The minimum number of qubits needed for universal quantum computing is a topic of ongoing research and debate in the field of quantum computing. However, based on the current understanding, it is generally believed that a quantum computer requires a sufficient number of qubits to perform operations on a large enough computational space to surpass the capabilities of classical computers for certain tasks.
In 1994, Peter Shor introduced a quantum algorithm for factoring large numbers that demonstrated the potential superiority of quantum computers over classical computers in solving certain problems. Shor's algorithm requires a sufficient number of qubits to represent the input number and perform quantum operations. Specifically, the number of qubits required for factoring large numbers using Shor's algorithm is proportional to the logarithm of the input size.
For more general-purpose quantum computing, it is widely believed that a quantum computer with a few hundred high-quality qubits would be sufficient to surpass classical computers in solving certain problems. This belief is based on theoretical considerations, such as the threshold theorem for fault-tolerant quantum computing. The threshold theorem states that if the error rate in a quantum computation is below a certain threshold, error correction techniques can be applied to maintain the reliability of the computation.

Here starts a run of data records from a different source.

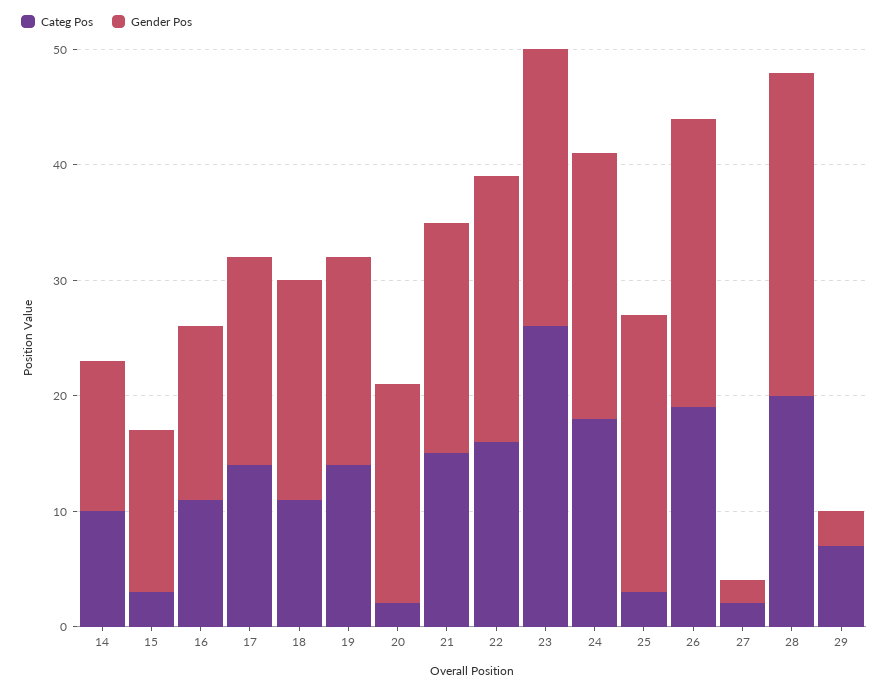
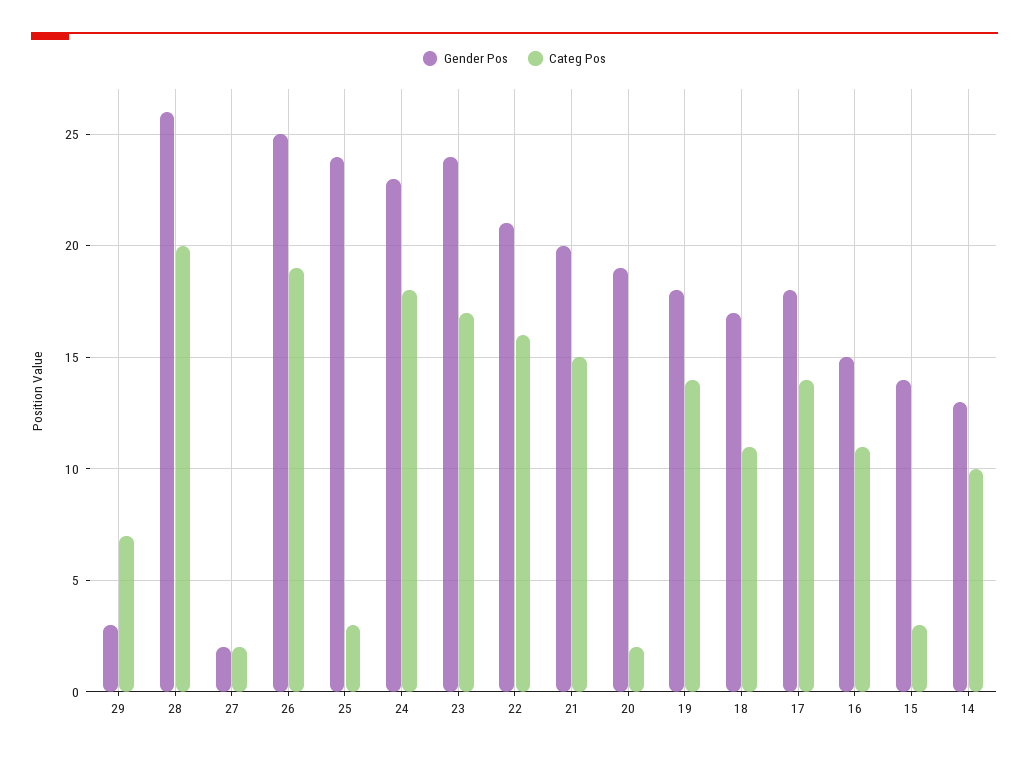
  {
    "Categ Pos": {
      "14": 10,
      "15": 3,
      "16": 11,
      "17": 14,
      "18": 11,
      "19": 14,
      "20": 2,
      "21": 15,
      "22": 16,
-     "23": 26,
+     "23": 17,
      "24": 18,
      "25": 3,
      "26": 19,
      "27": 2,
      "28": 20,
      "29": 7
    },
    "Gender Pos": {
      "14": 13,
      "15": 14,
      "16": 15,
      "17": 18,
-     "18": 19,
+     "18": 17,
      "19": 18,
      "20": 19,
      "21": 20,
-     "22": 23,
+     "22": 21,
      "23": 24,
      "24": 23,
      "25": 24,
      "26": 25,
      "27": 2,
-     "28": 28,
+     "28": 26,
      "29": 3
    }
  }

However, it's important to note that the number of qubits alone does not determine the capability or performance of a quantum computer. Other factors, such as qubit quality, connectivity between qubits, and error rates, also play crucial roles. Additionally, the choice of algorithms, error correction techniques, and system architecture are essential considerations in achieving universal quantum computing.
As the field of quantum computing continues to progress, researchers are actively working on improving qubit quality, developing error correction methods, and exploring new algorithms that could potentially reduce the required number of qubits for specific tasks. Therefore, while there is no definitive answer to the minimum number of qubits needed for universal quantum computing, it is expected to be in the range of a few hundred high-quality qubits.